Even faster would be to just use a fixed-order Gaussian quadrature rule on each sub-interval, since the spline is piecewise polynomial.
function method2a()
knots = Dierckx.get_knots(spl)
s = 0.0
for (k1, k2) in zip(knots[1:end-1], knots[2:end])
res, _ = quadgk(t -> norm(derivative(spl, t)), k1, k2)
s += res
end
return s - π
end
Seems worse:
julia> @btime method1a()
2.838 ms (44232 allocations: 2.43 MiB)
-3.4626905787149553e-9
Even faster would be to just use a fixed-order Gaussian quadrature rule on each sub-interval
ooo, I don’t know how to do that yet, but sounds good…
Note that you an pass a rtol = 0.0002 to quadgk for this as well.
It is possible to pass all the knots to QuadGK to use in a single call with a pre-allocated buffer, though it’s still probably better to just use a fixed-order rule, which can be evaluated allocation-free.
However, I’m concerned that your test data, formed by just uniformly sampling a semicircle, may be deceiving you, because it is too smooth. If you call quadgk_count to see the evaluation points, you’ll see that it is doing the whole integral with just a single 15-point Gaussian quadrature rule.
If you really have data that smooth, you probably shouldn’t be using splines at all — you should use something like Chebyshev polynomial interpolation — I’m assuming that such smooth data must be synthetically generated (i.e. be the output of a computer program) so that you can choose your x points.
Whereas if you are using a spline for something like experimental data with noise, the kinks at the knots have a much more noticeable effect. For example, if you generate your data with x, y = cos.(t), sin.(t) .+ randn.() .* 0.01, then quadgk requires 13245 evaluations (for the default 1e-8 tolerance).
indeed the semicircle was just for testing. My real data is smoothing a track made of noisy coordinates. All be it, the resulting smoothed track is a rather smooth spline (but not a semi circle).
function method3(spl, x_gauss, w_gauss)
knots = Dierckx.get_knots(spl)
integral = sum(eachindex(knots)[2:end]) do i
t1, t2 = knots[i-1], knots[i]
scale = (t2 - t1) / 2
sum(zip(x_gauss, w_gauss)) do ((xg, wg))
t = (xg + 1) * scale + t1 # map from (-1,1) to (t1,t2)
norm(derivative(spl, t)) * wg
end * scale
end
end
using QuadGK
method3(spl, gauss(15)...)
Since norm of the derivative is not a polynomial, even though the spline itself is, it’s not quite as good as I initially hoped.
I would benchmark on your actual data, since the performance of adaptive quadrature will be sensitive to this noise. (You can measure accuracy compared to a brute-force quadgk call with a low tolerance.)

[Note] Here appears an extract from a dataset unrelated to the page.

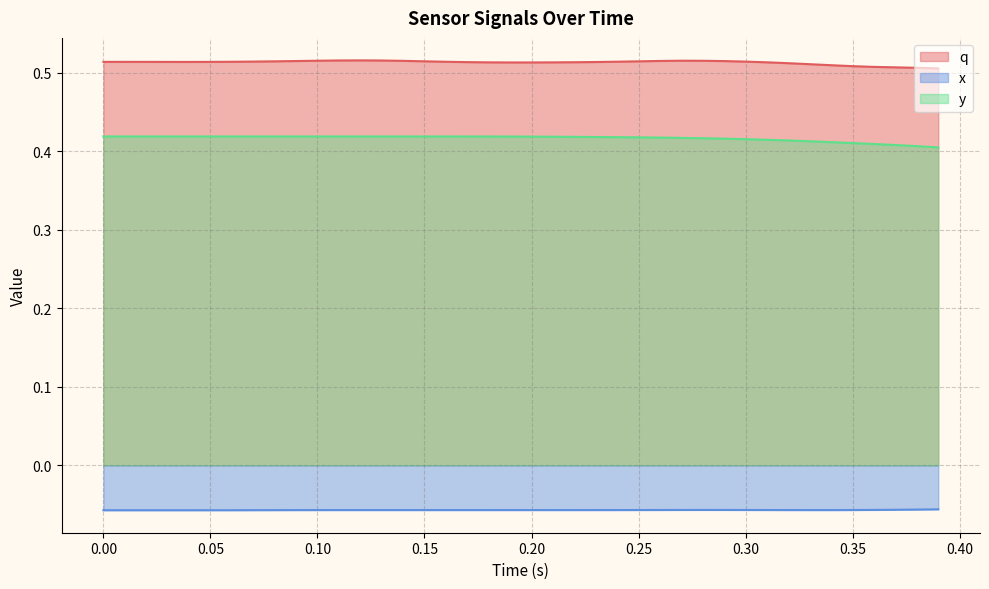

True or false: y has a value of 0.3 at 0.20.

False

All splines, by definition, “look” smooth because they are constructed to have some number of continuous derivatives, but high-order quadrature methods implicitly assume even more derivatives. (quadgk defaults to order=7, but you can change this.)
I would interpolate $spl (to avoid dynamic dispatch) and $(gauss(15)) (to avoid timing the construction of the Gauss rule). (Ideally method3 should be allocation-free, at least if you pass in the knots?)

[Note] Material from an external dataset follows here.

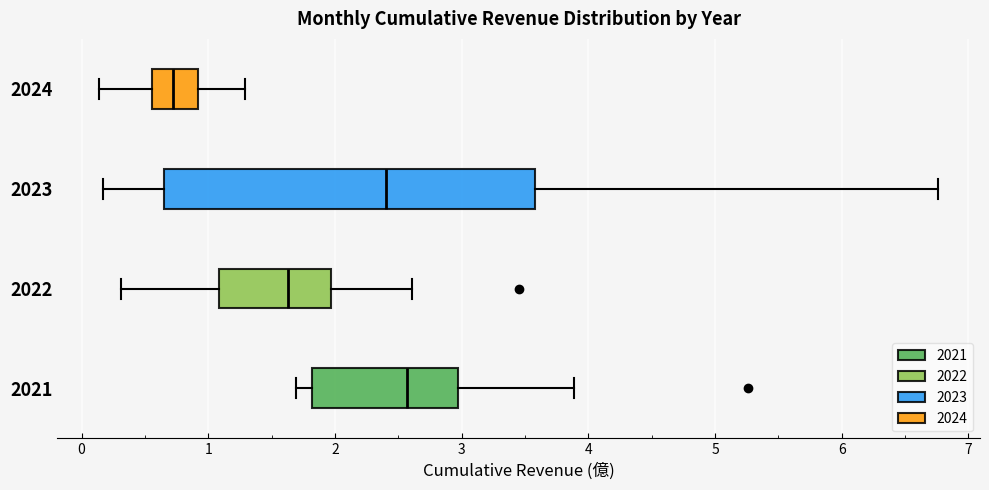

Where does the left whisker of the box at y = 2023 end on the x-axis? The values are not printed on the chart, so give them approximately, as read against the axis.

0.2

Also, you need to control your comparison so that you are computing the integral to the same accuracy in all cases. (e.g. play with the order of the gauss rule, the rtol parameter for quadgk, etcetera). Otherwise you are comparing apples and oranges.
(You should be able use method4 with e.g. order=7, rtol=1e-13 as your “exact” result to check the accuracy of the other methods.)
It looks like all of these methods are being hurt on performance by the fact that Dierckx.derivative(spl, t) is (i) allocating (it returns a Vector{Float64}, whereas it really should use SVector{2,Float64}) and (ii) is type-unstable (its return type is inferred as Any).